--- Task input Enclosed Below ---

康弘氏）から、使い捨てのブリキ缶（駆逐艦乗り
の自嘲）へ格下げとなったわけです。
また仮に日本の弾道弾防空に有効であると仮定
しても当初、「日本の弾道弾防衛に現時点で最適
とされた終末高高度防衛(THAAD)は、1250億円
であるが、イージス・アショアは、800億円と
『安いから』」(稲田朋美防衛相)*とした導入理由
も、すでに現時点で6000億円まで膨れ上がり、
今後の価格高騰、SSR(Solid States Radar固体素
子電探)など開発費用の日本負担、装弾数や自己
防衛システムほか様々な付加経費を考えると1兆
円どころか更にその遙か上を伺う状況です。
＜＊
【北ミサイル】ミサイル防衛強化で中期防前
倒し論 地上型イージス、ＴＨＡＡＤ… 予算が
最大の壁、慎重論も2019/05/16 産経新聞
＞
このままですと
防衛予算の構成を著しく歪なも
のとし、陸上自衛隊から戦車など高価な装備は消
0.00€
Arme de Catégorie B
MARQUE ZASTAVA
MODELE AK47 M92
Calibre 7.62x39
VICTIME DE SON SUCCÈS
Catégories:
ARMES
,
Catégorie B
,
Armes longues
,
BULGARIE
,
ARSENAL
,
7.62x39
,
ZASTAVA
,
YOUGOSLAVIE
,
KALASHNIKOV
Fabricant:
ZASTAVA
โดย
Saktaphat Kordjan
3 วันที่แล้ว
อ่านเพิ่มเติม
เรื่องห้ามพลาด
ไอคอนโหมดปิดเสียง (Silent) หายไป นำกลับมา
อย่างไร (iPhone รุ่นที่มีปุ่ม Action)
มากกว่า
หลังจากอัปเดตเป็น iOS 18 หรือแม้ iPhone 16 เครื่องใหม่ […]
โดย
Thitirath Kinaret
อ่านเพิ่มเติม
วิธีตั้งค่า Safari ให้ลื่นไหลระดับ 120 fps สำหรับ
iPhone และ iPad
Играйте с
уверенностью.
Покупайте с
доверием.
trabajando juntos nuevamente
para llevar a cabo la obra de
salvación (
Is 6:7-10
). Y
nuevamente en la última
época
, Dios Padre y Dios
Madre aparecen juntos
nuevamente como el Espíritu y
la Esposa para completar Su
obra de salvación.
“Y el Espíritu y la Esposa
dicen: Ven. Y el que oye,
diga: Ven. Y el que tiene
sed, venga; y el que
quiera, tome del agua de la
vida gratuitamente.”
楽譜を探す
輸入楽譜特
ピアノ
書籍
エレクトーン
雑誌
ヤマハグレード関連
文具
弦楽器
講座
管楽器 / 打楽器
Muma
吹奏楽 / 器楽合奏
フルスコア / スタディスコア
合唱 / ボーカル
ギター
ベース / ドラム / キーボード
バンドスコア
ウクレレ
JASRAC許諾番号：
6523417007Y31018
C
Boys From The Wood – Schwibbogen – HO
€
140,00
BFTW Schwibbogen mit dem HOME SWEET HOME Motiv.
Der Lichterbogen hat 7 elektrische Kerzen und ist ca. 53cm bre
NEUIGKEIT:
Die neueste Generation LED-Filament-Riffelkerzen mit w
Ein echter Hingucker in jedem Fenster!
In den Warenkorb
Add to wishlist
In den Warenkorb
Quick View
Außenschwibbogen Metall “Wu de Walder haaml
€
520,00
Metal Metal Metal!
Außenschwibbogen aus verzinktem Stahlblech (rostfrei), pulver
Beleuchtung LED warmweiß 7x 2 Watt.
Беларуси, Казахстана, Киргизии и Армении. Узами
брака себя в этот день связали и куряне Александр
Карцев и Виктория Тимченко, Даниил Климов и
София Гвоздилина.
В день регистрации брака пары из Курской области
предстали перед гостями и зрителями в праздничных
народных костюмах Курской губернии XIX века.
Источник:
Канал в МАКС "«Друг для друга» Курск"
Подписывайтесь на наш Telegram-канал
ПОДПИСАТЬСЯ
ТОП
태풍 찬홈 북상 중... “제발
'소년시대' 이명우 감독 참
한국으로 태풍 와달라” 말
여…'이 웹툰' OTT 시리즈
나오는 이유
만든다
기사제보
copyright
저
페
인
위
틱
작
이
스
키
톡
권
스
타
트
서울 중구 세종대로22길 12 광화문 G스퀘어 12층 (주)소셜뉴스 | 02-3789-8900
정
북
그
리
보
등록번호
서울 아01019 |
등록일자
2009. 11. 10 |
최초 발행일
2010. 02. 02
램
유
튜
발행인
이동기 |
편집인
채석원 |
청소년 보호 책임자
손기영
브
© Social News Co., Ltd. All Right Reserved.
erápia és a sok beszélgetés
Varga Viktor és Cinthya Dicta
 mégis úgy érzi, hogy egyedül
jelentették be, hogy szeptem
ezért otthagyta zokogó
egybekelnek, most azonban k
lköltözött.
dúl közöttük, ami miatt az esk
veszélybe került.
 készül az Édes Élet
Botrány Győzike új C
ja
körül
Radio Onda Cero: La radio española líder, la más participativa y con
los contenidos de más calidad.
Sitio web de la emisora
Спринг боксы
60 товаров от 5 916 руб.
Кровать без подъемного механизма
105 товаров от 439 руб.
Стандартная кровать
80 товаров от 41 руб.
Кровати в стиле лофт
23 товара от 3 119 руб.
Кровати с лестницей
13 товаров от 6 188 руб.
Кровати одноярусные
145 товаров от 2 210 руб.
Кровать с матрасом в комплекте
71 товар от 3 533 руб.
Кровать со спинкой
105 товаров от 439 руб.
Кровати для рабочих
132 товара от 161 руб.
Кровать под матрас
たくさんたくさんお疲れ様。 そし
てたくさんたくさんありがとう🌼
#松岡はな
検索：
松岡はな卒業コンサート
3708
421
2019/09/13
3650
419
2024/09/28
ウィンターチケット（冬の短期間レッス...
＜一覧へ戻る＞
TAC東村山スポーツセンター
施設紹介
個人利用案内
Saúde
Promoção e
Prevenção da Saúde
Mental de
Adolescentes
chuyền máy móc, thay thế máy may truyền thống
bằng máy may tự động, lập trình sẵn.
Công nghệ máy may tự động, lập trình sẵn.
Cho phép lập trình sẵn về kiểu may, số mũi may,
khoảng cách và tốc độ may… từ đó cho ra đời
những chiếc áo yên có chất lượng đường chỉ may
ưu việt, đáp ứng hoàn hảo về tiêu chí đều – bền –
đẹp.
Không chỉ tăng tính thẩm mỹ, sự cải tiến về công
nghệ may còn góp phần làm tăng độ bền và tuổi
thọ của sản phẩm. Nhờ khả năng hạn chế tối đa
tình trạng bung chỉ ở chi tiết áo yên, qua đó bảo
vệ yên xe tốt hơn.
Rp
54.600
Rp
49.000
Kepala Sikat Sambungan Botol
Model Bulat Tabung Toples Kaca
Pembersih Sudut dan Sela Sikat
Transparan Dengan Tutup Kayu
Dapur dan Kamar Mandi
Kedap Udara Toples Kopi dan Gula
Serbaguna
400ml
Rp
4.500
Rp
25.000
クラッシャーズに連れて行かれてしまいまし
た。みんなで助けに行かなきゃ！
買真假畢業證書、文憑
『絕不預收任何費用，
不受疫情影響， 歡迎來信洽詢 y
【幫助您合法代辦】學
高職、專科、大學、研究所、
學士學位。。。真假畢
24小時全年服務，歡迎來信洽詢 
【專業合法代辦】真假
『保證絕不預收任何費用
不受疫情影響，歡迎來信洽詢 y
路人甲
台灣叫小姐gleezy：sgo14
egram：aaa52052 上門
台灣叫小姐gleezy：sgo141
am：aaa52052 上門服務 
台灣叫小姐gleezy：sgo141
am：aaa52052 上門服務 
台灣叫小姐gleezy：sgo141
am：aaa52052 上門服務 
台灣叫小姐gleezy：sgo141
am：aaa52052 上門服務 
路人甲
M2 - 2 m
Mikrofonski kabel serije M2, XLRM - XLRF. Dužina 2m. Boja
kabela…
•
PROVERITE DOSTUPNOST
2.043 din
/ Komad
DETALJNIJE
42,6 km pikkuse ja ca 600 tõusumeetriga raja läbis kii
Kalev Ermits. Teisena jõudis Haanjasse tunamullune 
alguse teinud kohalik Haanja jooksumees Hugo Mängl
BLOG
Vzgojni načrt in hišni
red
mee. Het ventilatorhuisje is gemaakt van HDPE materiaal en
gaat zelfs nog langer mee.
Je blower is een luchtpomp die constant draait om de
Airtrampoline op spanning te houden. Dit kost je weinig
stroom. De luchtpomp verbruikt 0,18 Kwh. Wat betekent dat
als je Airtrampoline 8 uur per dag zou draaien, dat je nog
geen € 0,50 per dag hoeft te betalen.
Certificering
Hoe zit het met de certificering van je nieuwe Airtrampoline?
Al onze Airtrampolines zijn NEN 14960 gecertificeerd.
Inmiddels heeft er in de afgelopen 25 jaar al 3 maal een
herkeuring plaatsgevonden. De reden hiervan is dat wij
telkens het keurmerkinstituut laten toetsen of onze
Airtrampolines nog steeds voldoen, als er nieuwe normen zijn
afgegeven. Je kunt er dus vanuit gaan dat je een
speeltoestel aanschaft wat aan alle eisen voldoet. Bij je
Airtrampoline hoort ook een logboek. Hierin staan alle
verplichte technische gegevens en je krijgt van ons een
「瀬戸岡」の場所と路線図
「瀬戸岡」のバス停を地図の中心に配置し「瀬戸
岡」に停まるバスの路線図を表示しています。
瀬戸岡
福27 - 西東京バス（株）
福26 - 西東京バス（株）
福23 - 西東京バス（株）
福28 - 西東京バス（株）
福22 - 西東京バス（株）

--- End of Enclosed Task input ---

▶ [The task]
From the records above, print only the lines between the one holding "sed, venga; y el que" and the one holding "Спринг боксы", inclusive, exactly as they stand.

▶ [Solution to this problem]
sed, venga; y el que
quiera, tome del agua de la
vida gratuitamente.”
楽譜を探す
輸入楽譜特
ピアノ
書籍
エレクトーン
雑誌
ヤマハグレード関連
文具
弦楽器
講座
管楽器 / 打楽器
Muma
吹奏楽 / 器楽合奏
フルスコア / スタディスコア
合唱 / ボーカル
ギター
ベース / ドラム / キーボード
バンドスコア
ウクレレ
JASRAC許諾番号：
6523417007Y31018
C
Boys From The Wood – Schwibbogen – HO
€
140,00
BFTW Schwibbogen mit dem HOME SWEET HOME Motiv.
Der Lichterbogen hat 7 elektrische Kerzen und ist ca. 53cm bre
NEUIGKEIT:
Die neueste Generation LED-Filament-Riffelkerzen mit w
Ein echter Hingucker in jedem Fenster!
In den Warenkorb
Add to wishlist
In den Warenkorb
Quick View
Außenschwibbogen Metall “Wu de Walder haaml
€
520,00
Metal Metal Metal!
Außenschwibbogen aus verzinktem Stahlblech (rostfrei), pulver
Beleuchtung LED warmweiß 7x 2 Watt.
Беларуси, Казахстана, Киргизии и Армении. Узами
брака себя в этот день связали и куряне Александр
Карцев и Виктория Тимченко, Даниил Климов и
София Гвоздилина.
В день регистрации брака пары из Курской области
предстали перед гостями и зрителями в праздничных
народных костюмах Курской губернии XIX века.
Источник:
Канал в МАКС "«Друг для друга» Курск"
Подписывайтесь на наш Telegram-канал
ПОДПИСАТЬСЯ
ТОП
태풍 찬홈 북상 중... “제발
'소년시대' 이명우 감독 참
한국으로 태풍 와달라” 말
여…'이 웹툰' OTT 시리즈
나오는 이유
만든다
기사제보
copyright
저
페
인
위
틱
작
이
스
키
톡
권
스
타
트
서울 중구 세종대로22길 12 광화문 G스퀘어 12층 (주)소셜뉴스 | 02-3789-8900
정
북
그
리
보
등록번호
서울 아01019 |
등록일자
2009. 11. 10 |
최초 발행일
2010. 02. 02
램
유
튜
발행인
이동기 |
편집인
채석원 |
청소년 보호 책임자
손기영
브
© Social News Co., Ltd. All Right Reserved.
erápia és a sok beszélgetés
Varga Viktor és Cinthya Dicta
 mégis úgy érzi, hogy egyedül
jelentették be, hogy szeptem
ezért otthagyta zokogó
egybekelnek, most azonban k
lköltözött.
dúl közöttük, ami miatt az esk
veszélybe került.
 készül az Édes Élet
Botrány Győzike új C
ja
körül
Radio Onda Cero: La radio española líder, la más participativa y con
los contenidos de más calidad.
Sitio web de la emisora
Спринг боксы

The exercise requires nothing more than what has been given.